1. Keep it in perspective
A survey by the London School of Economics reveals that our top aspiration in Britain is for our family and friends to be happy. Yet when they do well, we often can’t help feeling envious. ‘Jealousy is a great exaggerator. It amplifies our insecurities,’ says psychotherapist Emma Baskerville. ‘Try to keep it in perspective. Their success doesn’t make you a failure.’
2. Don't compete
‘It’s natural to compare ourselves with others, but you don’t have to keep up,’ says Baskerville. ‘Just because a certain kind of success makes one person happy, it’s no guarantee it’ll lead to more fulfilment in your own life.’ Ask how important it really is to have what they have. Was it something you wanted before now?

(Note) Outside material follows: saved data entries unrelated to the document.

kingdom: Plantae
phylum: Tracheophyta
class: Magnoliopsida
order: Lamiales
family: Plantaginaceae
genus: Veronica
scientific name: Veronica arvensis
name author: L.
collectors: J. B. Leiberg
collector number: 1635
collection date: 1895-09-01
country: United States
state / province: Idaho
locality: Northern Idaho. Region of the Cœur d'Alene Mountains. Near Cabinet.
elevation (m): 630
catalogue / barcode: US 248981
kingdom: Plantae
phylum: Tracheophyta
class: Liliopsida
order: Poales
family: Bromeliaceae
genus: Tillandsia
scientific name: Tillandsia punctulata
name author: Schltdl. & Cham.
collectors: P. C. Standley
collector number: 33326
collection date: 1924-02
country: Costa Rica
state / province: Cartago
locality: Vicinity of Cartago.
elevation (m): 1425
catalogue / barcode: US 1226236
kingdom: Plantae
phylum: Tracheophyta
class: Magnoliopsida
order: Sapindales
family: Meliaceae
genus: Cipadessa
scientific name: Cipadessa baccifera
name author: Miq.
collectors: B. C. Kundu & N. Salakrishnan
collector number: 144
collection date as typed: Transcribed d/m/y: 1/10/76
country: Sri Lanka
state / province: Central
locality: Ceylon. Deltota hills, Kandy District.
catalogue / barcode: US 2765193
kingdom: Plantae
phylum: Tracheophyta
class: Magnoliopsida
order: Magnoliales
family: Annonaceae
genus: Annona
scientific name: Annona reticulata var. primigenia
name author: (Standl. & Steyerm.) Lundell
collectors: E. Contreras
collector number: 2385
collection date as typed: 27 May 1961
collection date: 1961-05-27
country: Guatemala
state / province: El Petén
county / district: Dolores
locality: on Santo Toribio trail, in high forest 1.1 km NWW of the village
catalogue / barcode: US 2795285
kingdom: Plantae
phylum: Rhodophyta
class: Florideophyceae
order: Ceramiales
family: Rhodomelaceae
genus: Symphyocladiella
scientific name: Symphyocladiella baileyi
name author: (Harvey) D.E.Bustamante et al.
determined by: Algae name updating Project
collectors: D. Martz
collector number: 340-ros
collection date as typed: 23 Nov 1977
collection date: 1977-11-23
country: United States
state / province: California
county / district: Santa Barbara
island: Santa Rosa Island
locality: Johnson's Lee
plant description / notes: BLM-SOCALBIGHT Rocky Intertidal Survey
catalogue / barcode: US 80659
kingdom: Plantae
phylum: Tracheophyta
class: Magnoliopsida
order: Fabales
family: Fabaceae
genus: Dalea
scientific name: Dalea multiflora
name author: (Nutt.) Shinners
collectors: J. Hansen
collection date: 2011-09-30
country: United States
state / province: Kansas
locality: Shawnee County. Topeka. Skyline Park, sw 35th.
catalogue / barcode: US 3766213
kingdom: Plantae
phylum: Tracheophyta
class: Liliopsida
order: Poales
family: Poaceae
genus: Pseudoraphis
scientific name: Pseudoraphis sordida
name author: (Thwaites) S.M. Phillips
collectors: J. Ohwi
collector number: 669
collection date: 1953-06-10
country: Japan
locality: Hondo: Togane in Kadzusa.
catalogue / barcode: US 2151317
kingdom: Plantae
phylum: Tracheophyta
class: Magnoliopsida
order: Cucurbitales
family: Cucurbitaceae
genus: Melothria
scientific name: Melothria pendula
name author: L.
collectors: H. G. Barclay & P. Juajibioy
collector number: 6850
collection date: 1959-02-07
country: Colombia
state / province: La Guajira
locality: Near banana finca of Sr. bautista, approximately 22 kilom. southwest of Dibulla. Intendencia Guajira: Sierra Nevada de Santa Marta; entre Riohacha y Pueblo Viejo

3. Recall your own milestones
If you’ve worked hard, but haven’t reaped the same benefits, it’s easy to feel a sense of injustice. Instead of asking ‘Why wasn’t it me?’, shift your perspective to ‘I deserve success, but so does everybody else’. Think back to a personal triumph, and how much it meant to be able to share it with others.
4. Be inspired
When someone achieves something great, we can be inspired, or tear them down. Turn feelings of jealousy into motivation to improve something in your own life, says Baskerville. ‘If you can be honest with the other person about wanting similar things, they may even be able to help you achieve your own goals.’